Cinco años después del confinamiento por la covid aún seguimos dándole vueltas a
los muertos olvidados y a los vivos inolvidables, es decir, los cínicos al
mando de la situación. Sean de derechas o de izquierdas, o del centro político,
los gobernantes fallaron estrepitosamente, demostraron que no valen para gestionar,
no tienen capacidad, solo afán de poder, y la pifiaron.
No se puede
negar, sin embargo, que hemos aprendido mucha filosofía desde entonces. Hemos
comprendido el poder del horror que alberga un ser insignificante como un virus,
una criatura diminuta que revela nuestro papel prescindible en el mundo. Y hemos
aprendido a medir el escaso valor de nuestra vida en el precio exorbitante de las
vacunas y las mascarillas salvadoras y los incontables beneficios de las empresas
farmacéuticas.
Hoy también
sabemos cosas que preferiríamos ignorar. Suponemos que la pandemia procedía de
un laboratorio chino financiado con capital internacional. Pensamos que el
origen artificial del virus fue encubierto como un secreto vergonzoso con el
fin de ocultar la complicidad de las corporaciones interesadas en el
experimento científico. Sabemos, además, que nuestros poderes trataron de
engañarnos sobre la peligrosidad del virus en un primer momento y que sus
portavoces mediáticos tildaron de aguafiestas a quienes trataban de alertar
sobre la amenaza real que se nos venía encima.
Y, sobre
todo, sabemos una cosa que nos impulsa a vivir en este estado de ansiedad y sobreexcitación
constantes. Una sola cosa hemos aprendido de verdad y es a la que más miedo le
tenemos. Auténtico terror. Si ocurriera otra vez, si volviera a aparecer en el
horizonte de nuestra desgracia una pandemia, los que mandan, los que nos
representan, los líderes autistas que toman decisiones rodeados de cientos de
asesores y de supuestas comisiones de expertos, esos mismos, sí, cometerían
errores similares, una vez más, mentirían con el mismo descaro, nos encerrarían
impunemente para salvarse ellos y su dudosa reputación.

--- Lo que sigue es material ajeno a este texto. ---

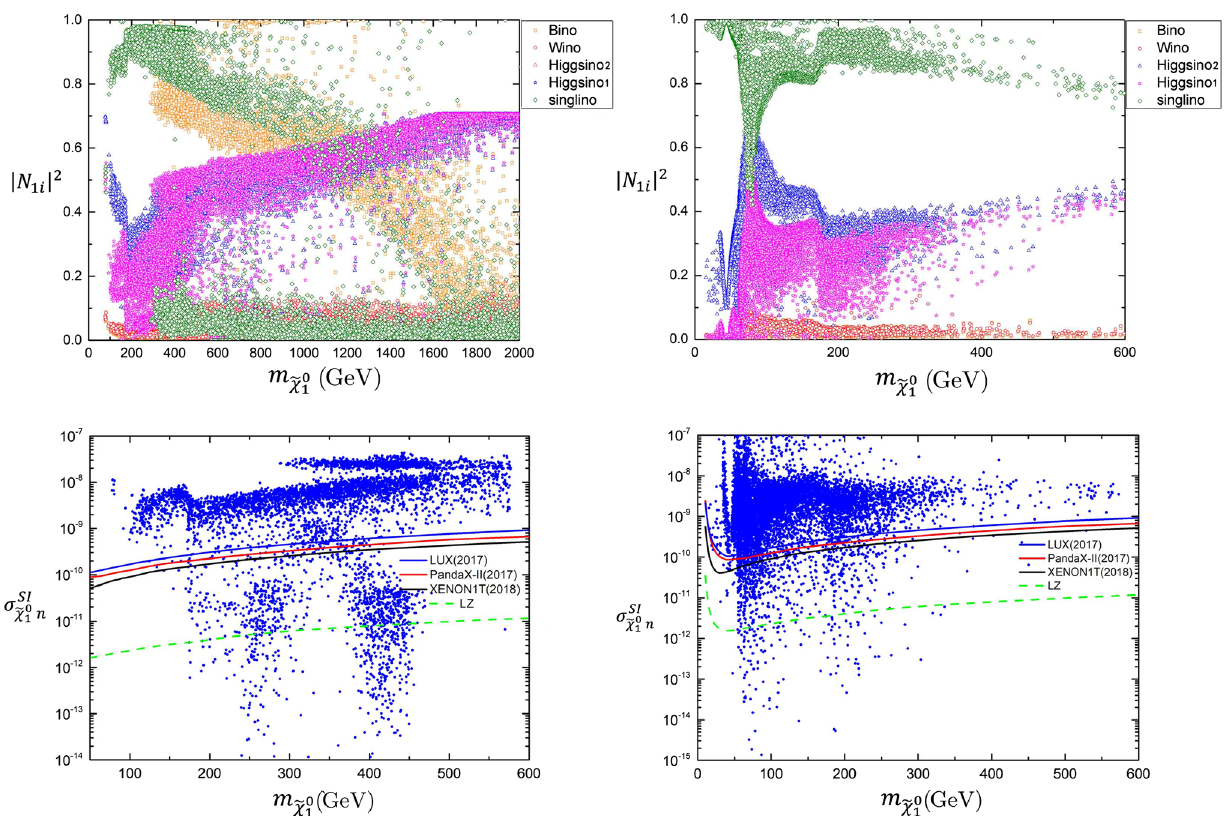
Fig. 5 The upper panels show the plots of DM mass vs the DM components for Type A (left panel) or Type B (right panel). Similarly, the lower panels show the plots of DM mass versus the spin-independent (SI) direct detection bounds. All samples satisfy the constraints from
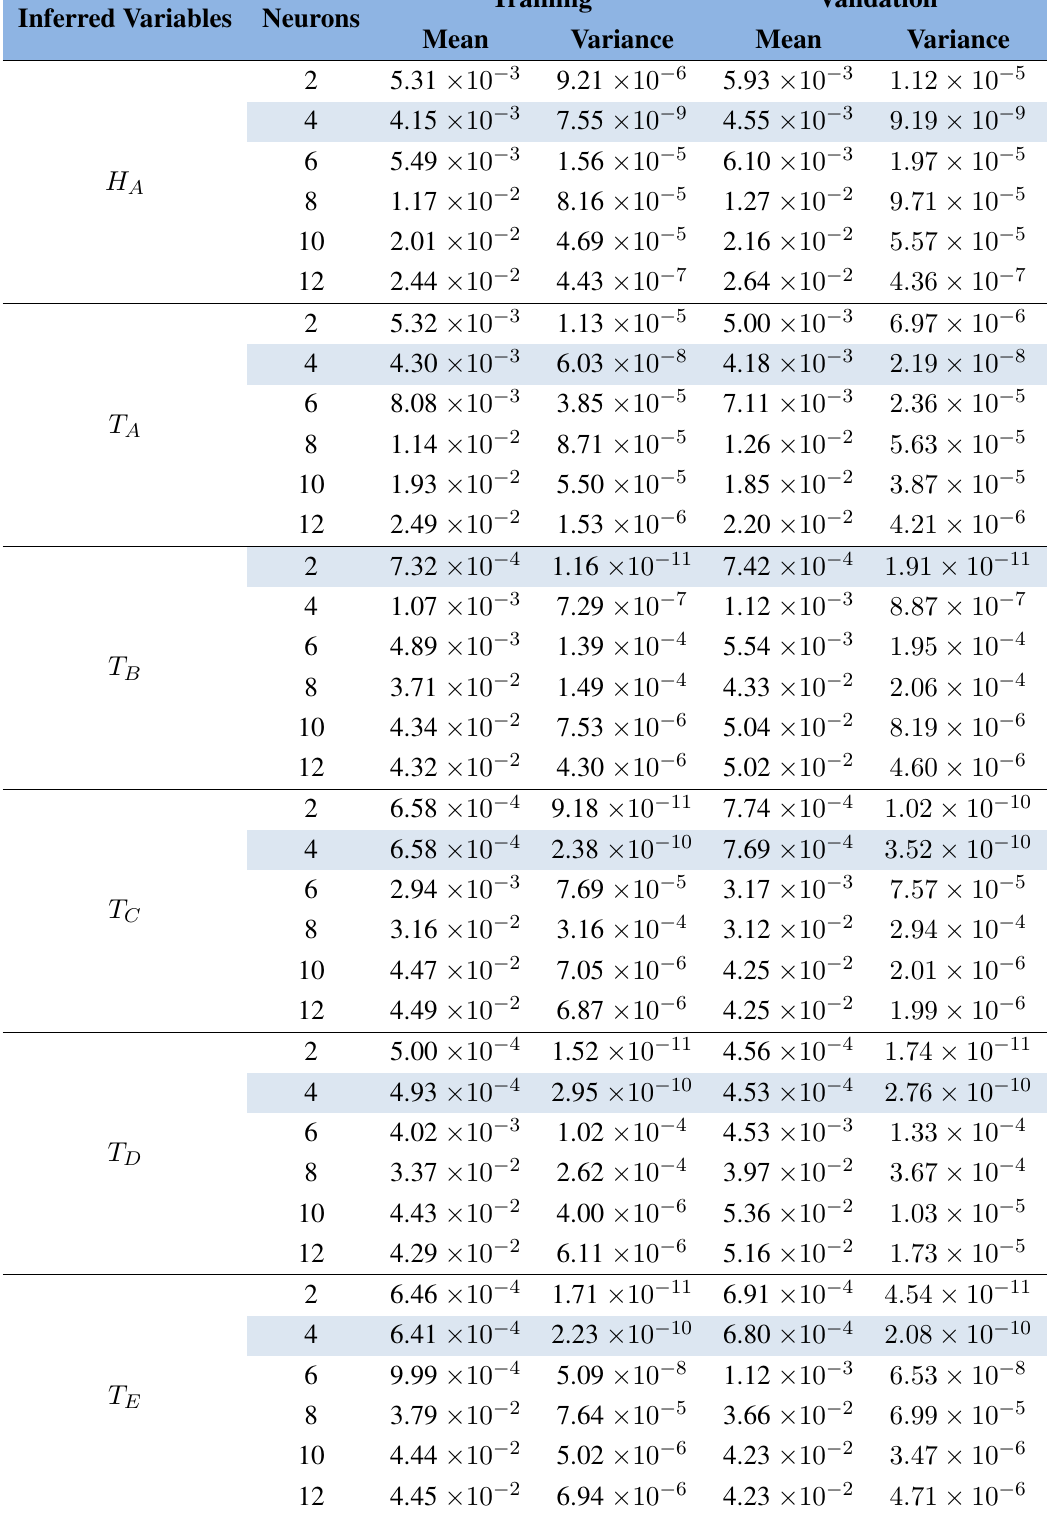
Table 3. Results for the analyzed inference MLP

Ha vuelto a pasar con la dana valenciana. Condenen o no a los irresponsables que no tomaron las medidas adecuadas para evitar la catástrofe, antes y después, nadie hace nada, ni en el gobierno central ni en el autonómico, nada de nada, para que no se repita la riada mortal cuando caiga el diluvio de nuevo desde un cielo que ha dejado de juzgarnos porque ya le damos igual. Somos incorregibles.